Data entries:
━━━━━━━━━━━━━━━━

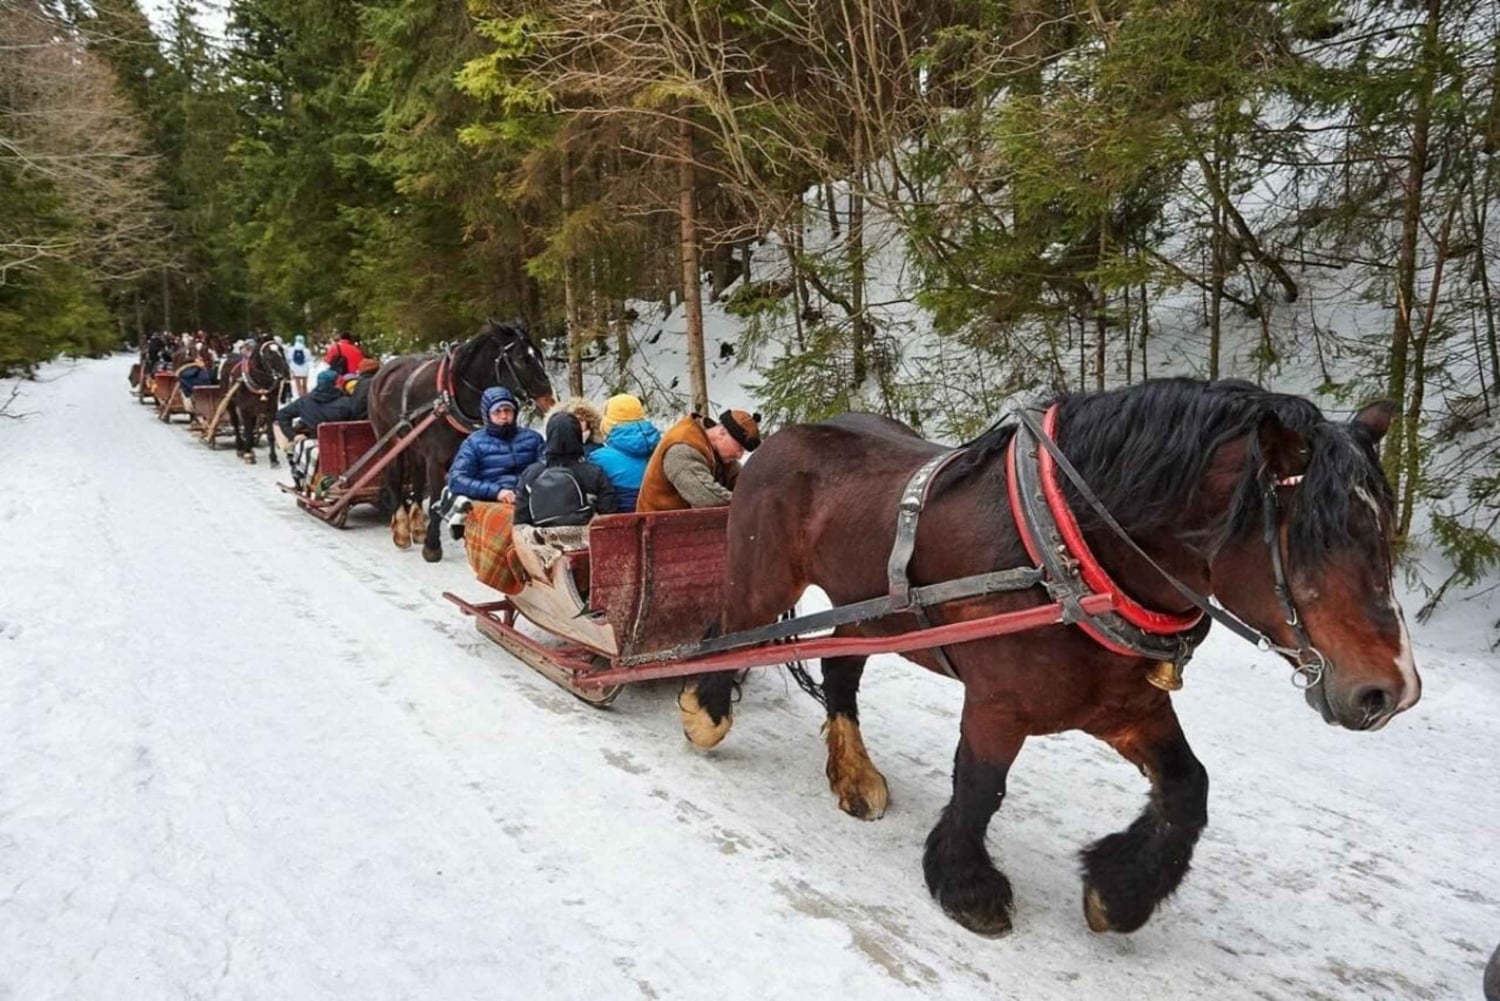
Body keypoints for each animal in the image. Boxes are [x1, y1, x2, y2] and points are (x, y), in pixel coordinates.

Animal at [216, 337, 289, 466]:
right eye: (269, 354)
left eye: (281, 350)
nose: (286, 371)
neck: (260, 384)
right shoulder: (245, 409)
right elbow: (247, 431)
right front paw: (248, 454)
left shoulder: (271, 409)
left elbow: (270, 434)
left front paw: (273, 458)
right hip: (230, 404)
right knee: (236, 424)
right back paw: (241, 447)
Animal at [367, 318, 555, 563]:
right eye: (522, 359)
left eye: (540, 355)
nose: (550, 400)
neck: (451, 396)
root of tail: (382, 372)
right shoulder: (437, 460)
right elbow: (436, 499)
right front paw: (432, 546)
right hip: (389, 439)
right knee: (393, 476)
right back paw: (401, 529)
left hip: (414, 444)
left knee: (416, 478)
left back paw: (416, 527)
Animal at [680, 378, 1421, 937]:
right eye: (1316, 538)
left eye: (1382, 530)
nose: (1392, 692)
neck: (1072, 553)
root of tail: (783, 437)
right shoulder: (998, 703)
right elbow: (980, 787)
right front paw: (968, 887)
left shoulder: (1126, 704)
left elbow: (1189, 786)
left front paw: (1119, 891)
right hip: (763, 580)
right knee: (724, 631)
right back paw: (704, 711)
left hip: (868, 610)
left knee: (840, 671)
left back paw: (854, 776)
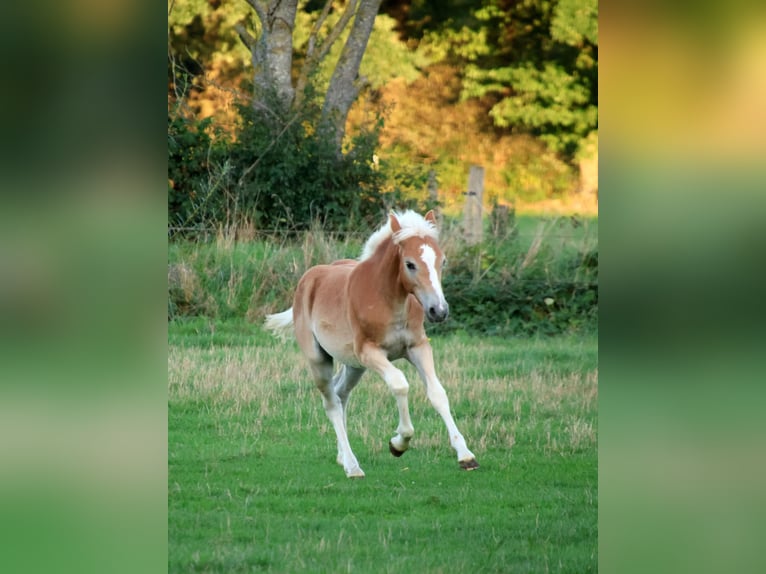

━━━━━━━━━━━━━━━━

> [What you need to do] Output a verbatim copy of the entries and skip the pictures.

> [Written reply]
Body keypoints for each animal in the image. Boxes are [x1, y1, x2, y2] and points are (x, y), in pixel coordinates.

Animal at [216, 337, 289, 466]:
right eye: (269, 354)
left eye: (281, 350)
nose: (286, 371)
neck: (260, 384)
right shoulder: (245, 409)
right elbow: (247, 431)
right front paw: (248, 454)
left shoulder: (271, 409)
left elbow: (270, 434)
left front paw: (273, 458)
right hip: (230, 404)
right knee: (236, 424)
right back paw: (241, 447)
Animal at [367, 318, 555, 563]:
right eye: (522, 359)
left eye: (540, 355)
nose: (550, 400)
neck: (451, 396)
root of tail: (382, 372)
right shoulder: (437, 460)
right elbow: (436, 499)
right front paw: (432, 546)
right hip: (389, 439)
right knee: (393, 476)
right back paw: (401, 529)
left hip: (414, 444)
left knee: (416, 478)
left back paw: (416, 527)
Animal at [680, 378, 1421, 937]:
right eye: (1316, 538)
left eye: (1382, 530)
nose: (1392, 692)
neck: (1072, 553)
root of tail: (783, 437)
right shoulder: (998, 703)
right elbow: (980, 787)
right front paw: (968, 887)
left shoulder: (1126, 704)
left elbow: (1189, 786)
left front paw: (1119, 891)
right hip: (763, 580)
right knee: (724, 631)
right back paw: (704, 711)
left hip: (868, 610)
left knee: (840, 671)
left back paw: (854, 776)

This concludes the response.